Rangefinders, a gopher, and a bolt action precision rifle
A solid rangefinder can help you dial in your shots on even the smallest targets. Andrew McKean

Evaluating Laser Rangefinders

Like most sports optics, including the best binoculars for hunting, the best way to figure out the best laser rangefinders for hunting is to test a few units in a variety of outdoor conditions.

Ideally, you want to test a couple of units against each other in the field. Manufacturer’s claims of ranging capability are usually either exaggerated or they’re based on the most reflective types of targets, not deer- or coyote-sized targets that many of us expect to range in the field. Many are sensitive to various light conditions, and still others have a hard time differentiating between a barn and the shrub behind the barn. And some have such clunky interfaces that changing modes or even display brightness intensities can be like programming an old DOS computer.

For this test, I gathered nine units that cover the spectrum from entry-level to sophisticated. There are obviously dozens more available on the market, but the group I tested represents most brands and capabilities.

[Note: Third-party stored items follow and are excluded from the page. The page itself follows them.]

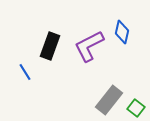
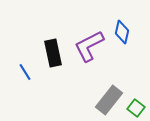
black rectangle: moved 3 px right, 7 px down; rotated 32 degrees counterclockwise
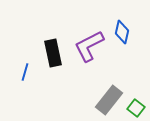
blue line: rotated 48 degrees clockwise
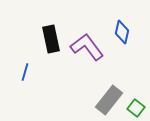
purple L-shape: moved 2 px left, 1 px down; rotated 80 degrees clockwise
black rectangle: moved 2 px left, 14 px up
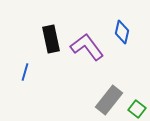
green square: moved 1 px right, 1 px down
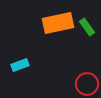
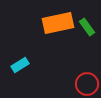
cyan rectangle: rotated 12 degrees counterclockwise
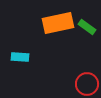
green rectangle: rotated 18 degrees counterclockwise
cyan rectangle: moved 8 px up; rotated 36 degrees clockwise
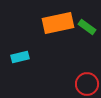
cyan rectangle: rotated 18 degrees counterclockwise
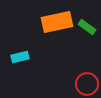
orange rectangle: moved 1 px left, 1 px up
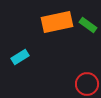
green rectangle: moved 1 px right, 2 px up
cyan rectangle: rotated 18 degrees counterclockwise
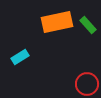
green rectangle: rotated 12 degrees clockwise
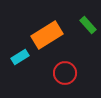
orange rectangle: moved 10 px left, 13 px down; rotated 20 degrees counterclockwise
red circle: moved 22 px left, 11 px up
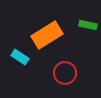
green rectangle: rotated 36 degrees counterclockwise
cyan rectangle: rotated 66 degrees clockwise
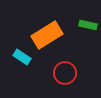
cyan rectangle: moved 2 px right
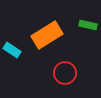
cyan rectangle: moved 10 px left, 7 px up
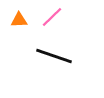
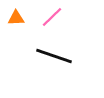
orange triangle: moved 3 px left, 2 px up
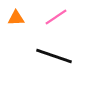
pink line: moved 4 px right; rotated 10 degrees clockwise
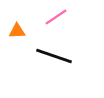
orange triangle: moved 1 px right, 13 px down
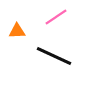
black line: rotated 6 degrees clockwise
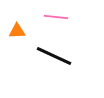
pink line: rotated 40 degrees clockwise
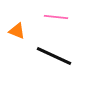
orange triangle: rotated 24 degrees clockwise
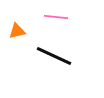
orange triangle: rotated 36 degrees counterclockwise
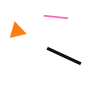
black line: moved 10 px right
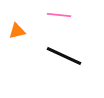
pink line: moved 3 px right, 2 px up
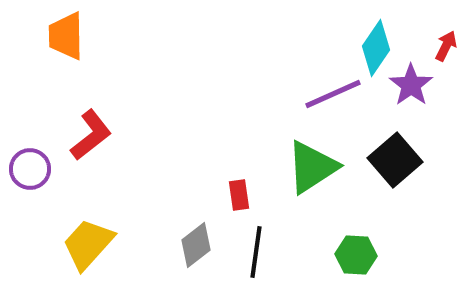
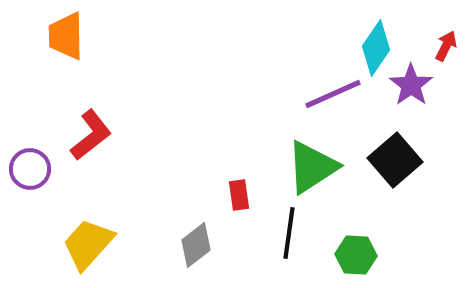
black line: moved 33 px right, 19 px up
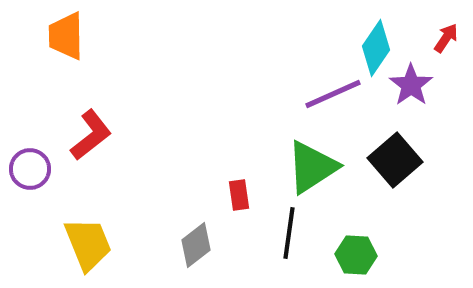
red arrow: moved 8 px up; rotated 8 degrees clockwise
yellow trapezoid: rotated 116 degrees clockwise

I first tested their close and far ranging capabilities on a wide variety of targets, from 3-D archery targets to grain bins, forested hillsides, and cattle. I tested in full daylight and in twilight conditions, and in fog and rain. I used both slow, deliberate ranging and scanning modes, measuring not only target sensitivity but also the rate of return. Some units are fast but imprecise while others are slower but deliver exceptionally consistent distances. I also tested every mode, whether line-of-sight or incline-adjusted ranging, various reticles, and different target modes.

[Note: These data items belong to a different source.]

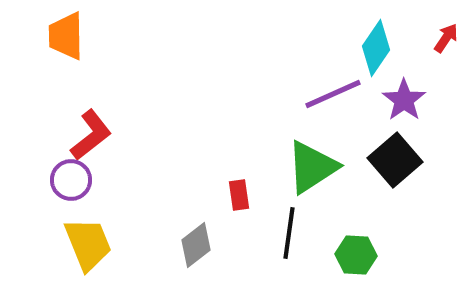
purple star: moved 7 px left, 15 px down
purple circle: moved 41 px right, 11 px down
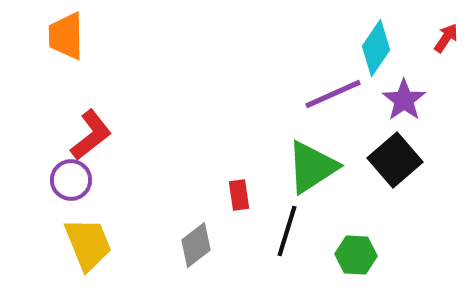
black line: moved 2 px left, 2 px up; rotated 9 degrees clockwise
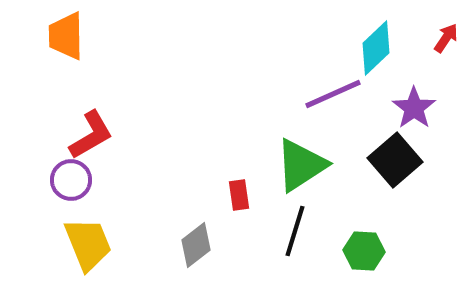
cyan diamond: rotated 12 degrees clockwise
purple star: moved 10 px right, 8 px down
red L-shape: rotated 8 degrees clockwise
green triangle: moved 11 px left, 2 px up
black line: moved 8 px right
green hexagon: moved 8 px right, 4 px up
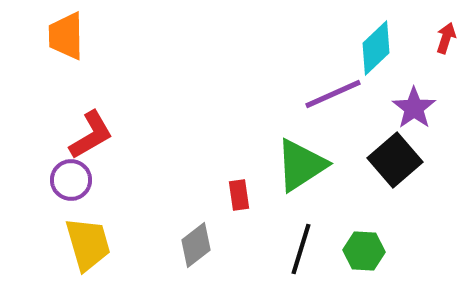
red arrow: rotated 16 degrees counterclockwise
black line: moved 6 px right, 18 px down
yellow trapezoid: rotated 6 degrees clockwise
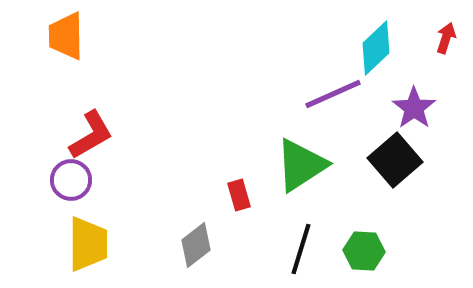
red rectangle: rotated 8 degrees counterclockwise
yellow trapezoid: rotated 16 degrees clockwise
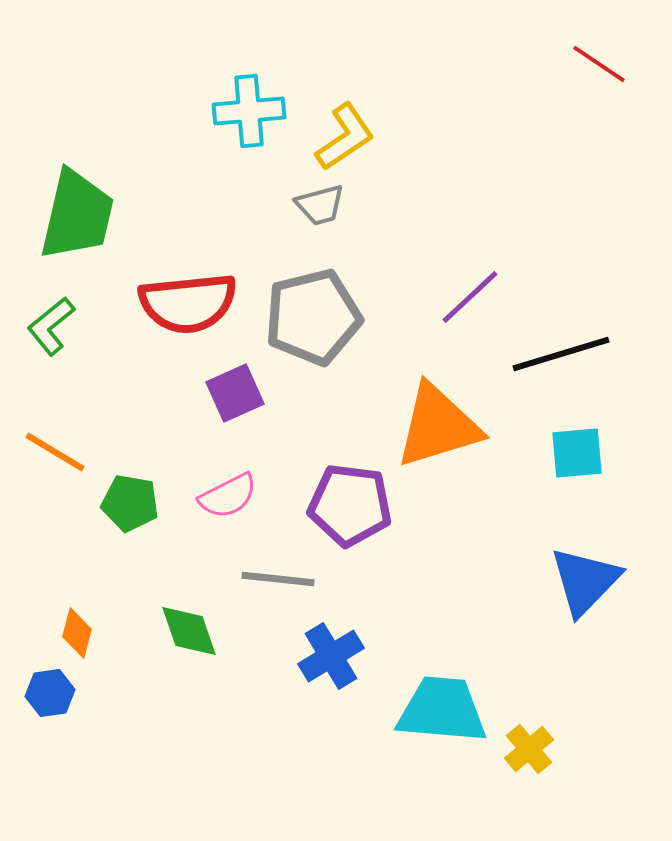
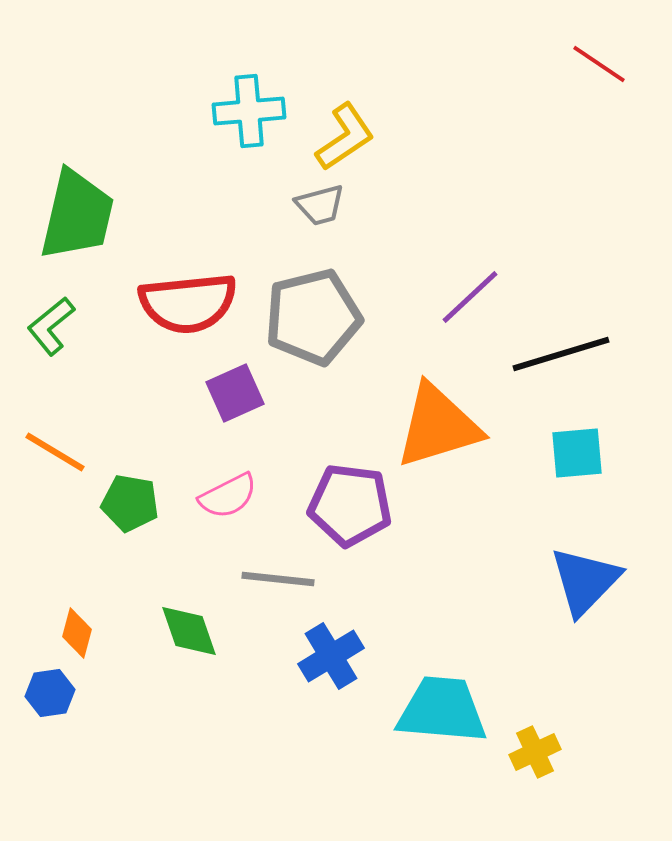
yellow cross: moved 6 px right, 3 px down; rotated 15 degrees clockwise
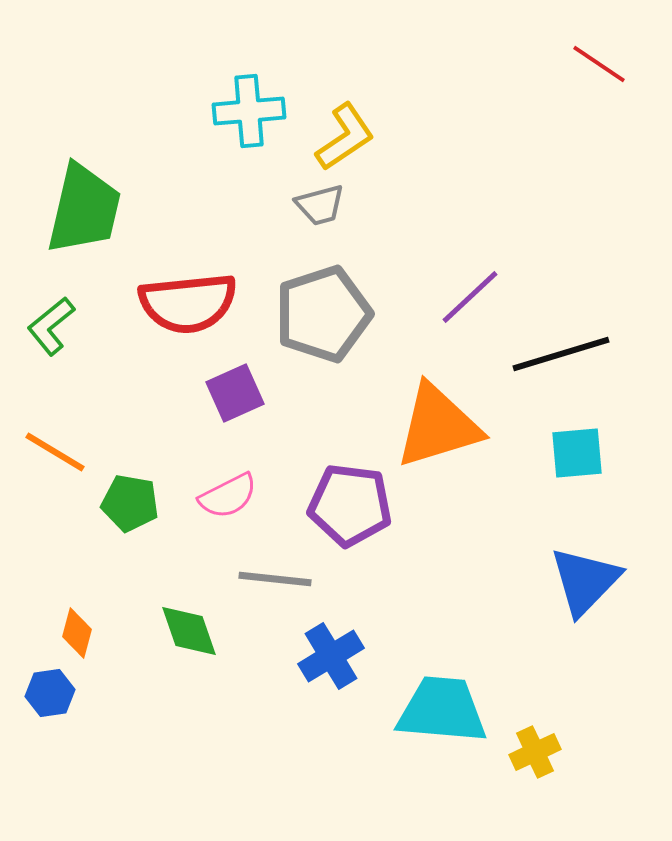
green trapezoid: moved 7 px right, 6 px up
gray pentagon: moved 10 px right, 3 px up; rotated 4 degrees counterclockwise
gray line: moved 3 px left
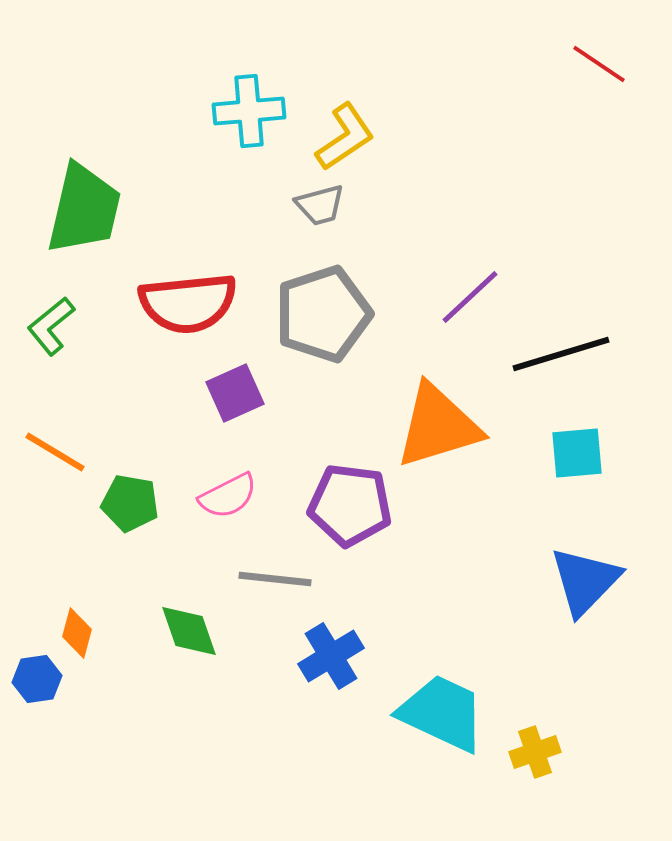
blue hexagon: moved 13 px left, 14 px up
cyan trapezoid: moved 3 px down; rotated 20 degrees clockwise
yellow cross: rotated 6 degrees clockwise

Lastly, I confirmed that units with applied ballistics software or an ability to link to a mobile app could deliver the custom ranging solutions that I demanded. Pretty much every unit in my test delivered what I’d call good-enough ranging solutions, but some are much more user-friendly and precise. My main take-away: laser rangefinders have such infinite variety and capability that you want to shop around for the unit that fits your specific expectations and hunting/shooting style.

Final Thoughts

The best laser rangefinders for hunters is the one that a) you can afford, and b) that delivers consistent yardage to a wide variety of targets in varying light conditions. Once you figure out the sweet spot for each rangefinder, then learn how to maximize its performance when conditions aren’t perfect, as that’s exactly what you’ll find in the hunting fields. Either way, commit to buying and using a rangefinder. There’s simply no excuse for missing a shot because you didn’t know the precise distance or how your gun and bullet will perform at that specific range.